Floating ring bearings have been widely used, over the last decades, in rotors of automotive turbochargers because of their improved damping behavior and their good emergency-operating capabilities. They also offer a cost-effective design and have good assembly properties. Nevertheless, rotors with floating ring bearings show vibration effects of nonlinear nature induced by self-excited oscillations originating from the bearing oil films (oil whirl/whip phenomena) and may exhibit various nonlinear vibration effects which may cause damage to the rotor. In order to investigate these dynamic phenomena, this paper has developed a nonlinear model of a perfectly balanced rigid rotor supported by two identical floating ring bearings with consideration of their vibration behavior mainly governed by fluid dynamics. The dimensionless hydrodynamic forces of floating ring bearings have been derived based on the short bearing theory and the half Sommerfeld solution. Using the numerical continuation approach, different bifurcations are detected when a control parameter, the journal speed, is varied. Depending on the system’s physical parameters, the rotor can show stable or unstable limit cycles which themselves may collapse beyond a certain rotor speed to exhibit a fold bifurcation. Bifurcation analysis is performed to investigate the occurring instabilities and nonlinear phenomena. Such results explain the instabilities characteristics of the floating ring bearing in high-speed applications. It has also been found that the selection of the bearing modulus plays an important role in the characterization of the rotor stability threshold speed and bifurcation sequences.
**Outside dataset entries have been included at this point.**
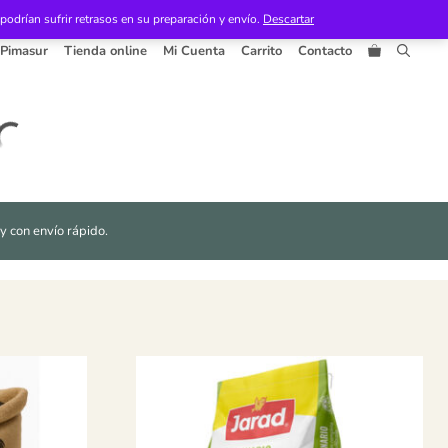
odrían sufrir retrasos en su preparación y envío.
Descartar
 Pimasur
Tienda online
Mi Cuenta
Carrito
Contacto
 y con envío rápido.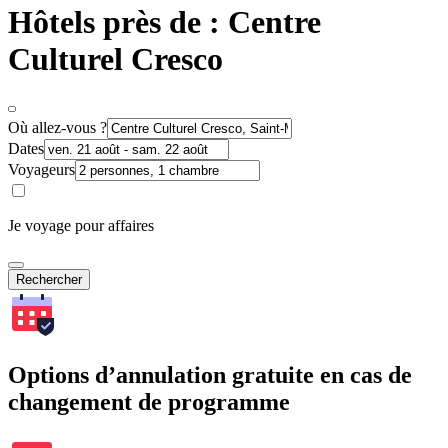
Hôtels près de : Centre
Culturel Cresco
Où allez-vous ?
Dates
Voyageurs
Je voyage pour affaires
Rechercher
Options d’annulation gratuite en cas de
changement de programme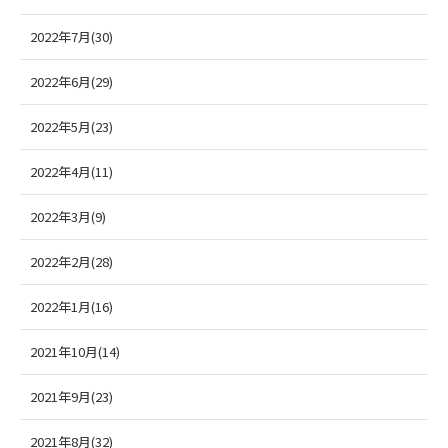
2022年7月(30)
2022年6月(29)
2022年5月(23)
2022年4月(11)
2022年3月(9)
2022年2月(28)
2022年1月(16)
2021年10月(14)
2021年9月(23)
2021年8月(32)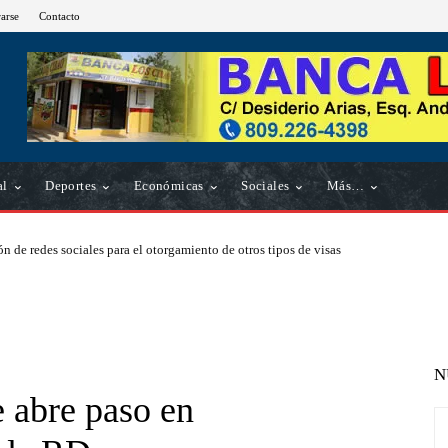
rarse
Contacto
al
Deportes
Económicas
Sociales
Más…
n de redes sociales para el otorgamiento de otros tipos de visas
N
 abre paso en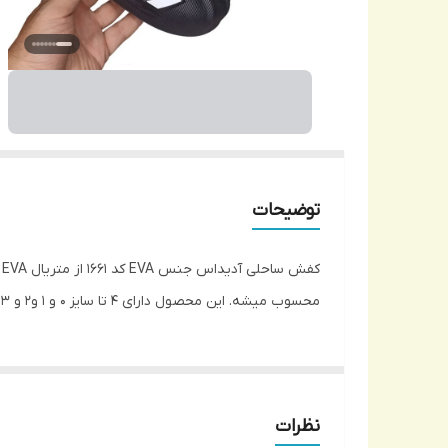
توضیحات
ک
محسوب میشه. این محصول دارای 4 تا سایز 0 و 1 و2 و 3 است که برای سایز 40 تا 43 مناسب میباشد.
نظرات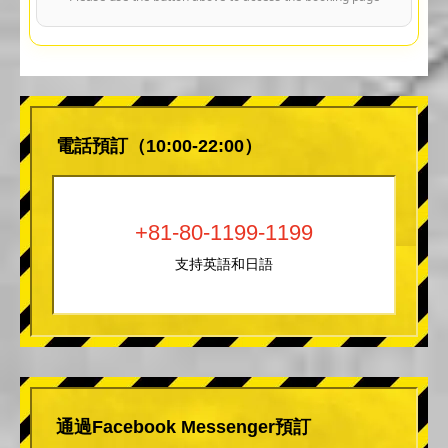
電話預訂（10:00-22:00）
+81-80-1199-1199
支持英語和日語
通過Facebook Messenger預訂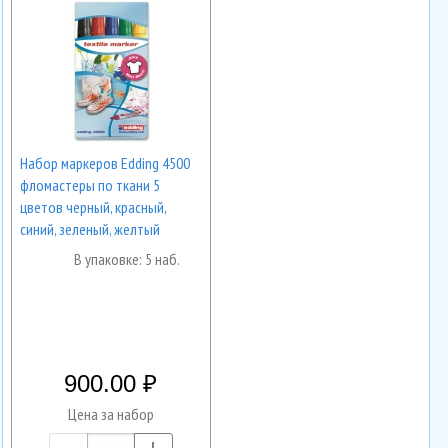
Набор маркеров Edding 4500
фломастеры по ткани 5
цветов черный, красный,
синий, зеленый, желтый
В упаковке: 5 наб.
900.00
Цена за набор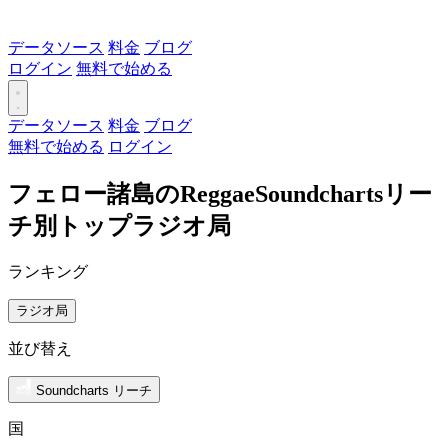
データソース
料金
ブログ
ログイン
無料で始める
データソース
料金
ブログ
無料で始める
ログイン
フェロー諸島のReggaeSoundchartsリー
チ別トップラジオ局
ランキング
ラジオ局
並び替え
Soundcharts リーチ
国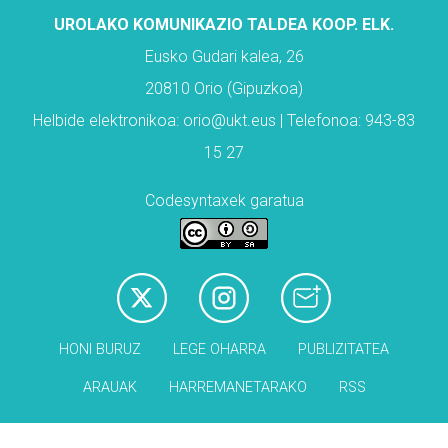
UROLAKO KOMUNIKAZIO TALDEA KOOP. ELK.
Eusko Gudari kalea, 26
20810 Orio (Gipuzkoa)
Helbide elektronikoa: orio@ukt.eus | Telefonoa: 943-83
15 27
Codesyntaxek garatua
HONI BURUZ
LEGE OHARRA
PUBLIZITATEA
ARAUAK
HARREMANETARAKO
RSS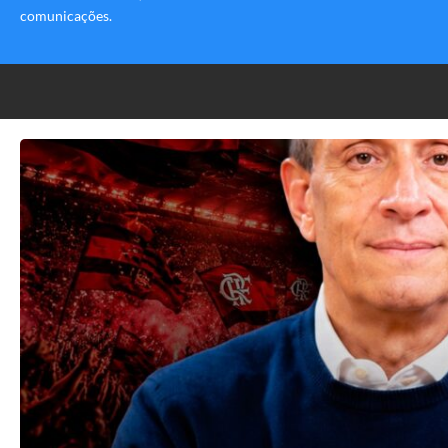
comunicações.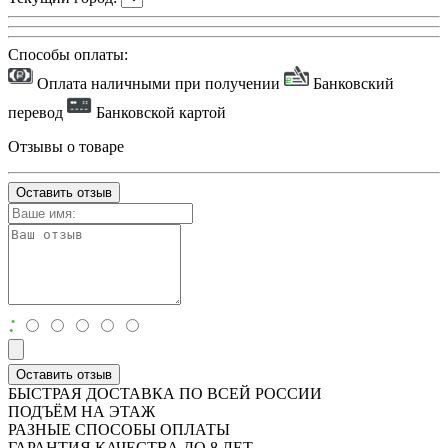
Способы оплаты:
Оплата наличными при получении
Банковский
перевод
Банковской картой
Отзывы о товаре
Оставить отзыв
:
Оставить отзыв
БЫСТРАЯ ДОСТАВКА ПО ВСЕЙ РОССИИ
ПОДЪЁМ НА ЭТАЖ
РАЗНЫЕ СПОСОБЫ ОПЛАТЫ
ГАРАНТИЯ КАЧЕСТВА ДО 8 ЛЕТ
An understanding of the system’s nonlinear behavior serves as the basis for new and rational criteria for the design and the safe operation of rotating machines.

在过去的几十年中，浮动环轴承已广泛应用于汽车涡轮增压器的转子中，因为它们具有改进的阻尼性能和良好的紧急操作能力。它们还提供具有成本效益的设计并具有良好的装配性能。然而，带有浮动环轴承的转子表现出由源自轴承油膜的自激振荡引起的非线性性质的振动效应（油涡/鞭状现象），并且可能表现出可能导致转子损坏的各种非线性振动效应。为了研究这些动态现象，本文开发了一个完美平衡刚性转子的非线性模型，该模型由两个相同的浮环轴承支撑，并考虑到它们的振动行为主要受流体动力学影响。浮环轴承的无量纲流体动力是根据短轴承理论和半索末菲解推导出来的。使用数值连续法，当控制参数（轴颈速度）变化时，可以检测到不同的分岔。根据系统的物理参数，转子可以表现出稳定或不稳定的极限循环，这些极限循环本身可能会在超过某个转子速度时坍塌，从而出现折叠分叉。执行分岔分析以研究发生的不稳定性和非线性现象。这样的结果解释了浮动环轴承在高速应用中的不稳定性特征。还发现轴承模数的选择在转子稳定性阈值速度和分叉序列的表征中起着重要作用。对系统非线性行为的理解是为旋转机器的设计和安全运行制定新的合理标准的基础。